New Inland Outlook Report Says Multifamily and Self-Storage May Benefit in 2025

Real estate investment manager Inland Real Estate Investment Corporation, a member of The Inland Real Estate Group of Companies Inc., recently published its 2025 Commercial Real Estate Outlook. According to the report, the American dream of homeownership may be fading – especially for millennials and those living in major metropolitan areas – but this could potentially benefit both traditional multifamily and self-storage real estate.
With current housing prices and interest rates at historic highs, traditional homeownership is out of reach for many potential buyers. In fact, the report states that renting is more affordable than owning in all 50 major metro markets, with the typical mortgage payment exceeding rents by 37% – even before factoring in taxes, insurance, and maintenance. Additionally, with many homeowners locked into mortgage rates in the 3% to 4% range, selling may not be an attractive option. These factors, plus a lag in multifamily construction, are expected to continue to drive the multifamily and rental housing market in 2025.
Average Monthly Multifamily Rent Vs. New Home Mortgage Payment Forecast
The report states that the build-to-rent subsector could especially benefit, as it serves multiple major demographic sectors. Millennials, who are priced out of traditional homeownership, will need to rent. Their preferences, however, are shifting from urban and downtown locations near nightlife and offices to suburban areas with more space for a family and working from home. Meanwhile, baby boomers are looking to downsize and shed maintenance responsibilities while maintaining flexibility to move or travel. These individuals are also anticipated to find build-to-rent options appealing.
Manufactured housing communities may also benefit given their status as the most affordable housing option available. These types of communities are in short supply and fill a very important need in the affordable housing space, again providing essential housing to those priced out of the housing market or looking to downsize.
With the significant shift in housing needs, the report says that self-storage may also have the potential for significant rent growth in 2025. The sector boomed during the pandemic but then underperformed as the pandemic ended and interest rates spiked. As self-storage rents have now given back nearly all of the pandemic-era gains, Inland states that the sector is now poised to form a base and benefit from the stable demographic demand going forward. The stabilization of supply growth should also contribute to a potentially positive year for self-storage.

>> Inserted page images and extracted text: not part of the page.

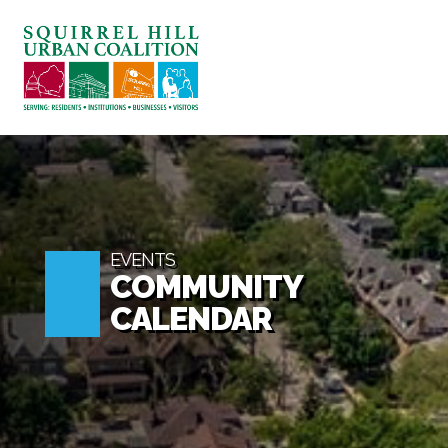
ABOUT US
BLOG: A SQUIRREL'S TALE
SQUIRREL HILL MAGAZINE
SEARCH
EVENTS
COMMUNITY
CALENDAR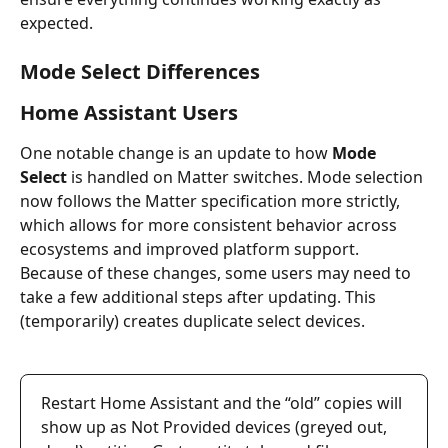
expected.
Mode Select Differences
Home Assistant Users
One notable change is an update to how 
Mode 
Select
 is handled on Matter switches. Mode selection 
now follows the Matter specification more strictly, 
which allows for more consistent behavior across 
ecosystems and improved platform support.
Because of these changes, some users may need to 
take a few additional steps after updating. This 
(temporarily) creates duplicate select devices. 
Restart Home Assistant and the “old” copies will 
show up as Not Provided devices (greyed out, 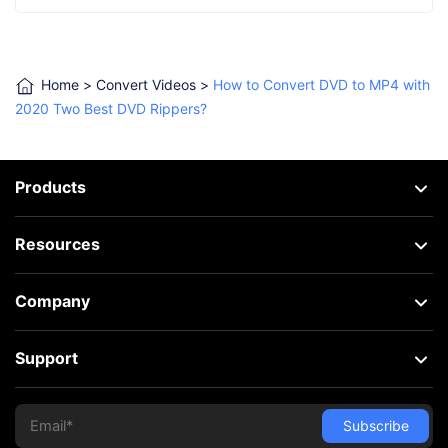
Home
>
Convert Videos
>
How to Convert DVD to MP4 with
2020 Two Best DVD Rippers?
Products
Resources
Company
Support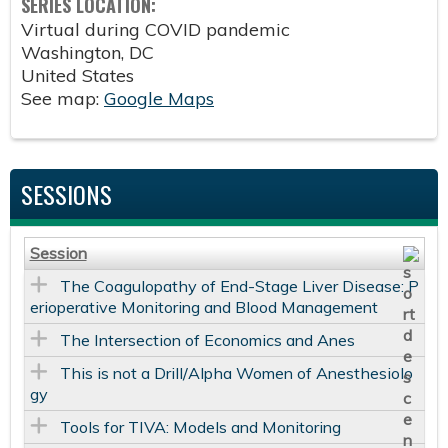
SERIES LOCATION:
Virtual during COVID pandemic
Washington
,
DC
United States
See map:
Google Maps
SESSIONS
Session
The Coagulopathy of End-Stage Liver Disease: P
erioperative Monitoring and Blood Management
The Intersection of Economics and Anes
This is not a Drill/Alpha Women of Anesthesiolo
gy
Tools for TIVA: Models and Monitoring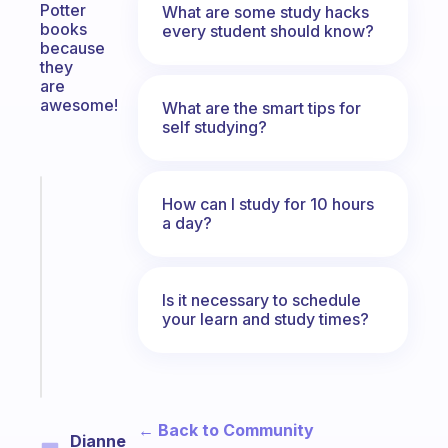
Potter
What are some study hacks
books
every student should know?
because
they
are
awesome!
What are the smart tips for
self studying?
Fabulous
How can I study for 10 hours
Morning
a day?
routines
for
the
Is it necessary to schedule
ADHD
your learn and study times?
girlies
Start
today
← Back to Community
Dianne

Self-Storage Annual Supply Growth
Inland itself has recently delivered self-storage properties in Louisiana and Florida, as well as taken over the management of properties in Houston and Lubbock, Texas.
Inland states that a renter receives a new or like-new product with no additional cash flow needed for taxes, insurance, or maintenance, while also often receiving amenities like a pool and fitness center. Renters also do not need to come up with a downpayment required for traditional homeownership.
Given this backdrop, the report expects that strong demand will remain for multifamily and rental housing in 2025. Even with the possibility for declining interest rates, much of the potential benefit will likely be offset by increasing home prices, as a lower interest rate will bring yet more buyers into the market, driving up prices given the market’s supply constraints.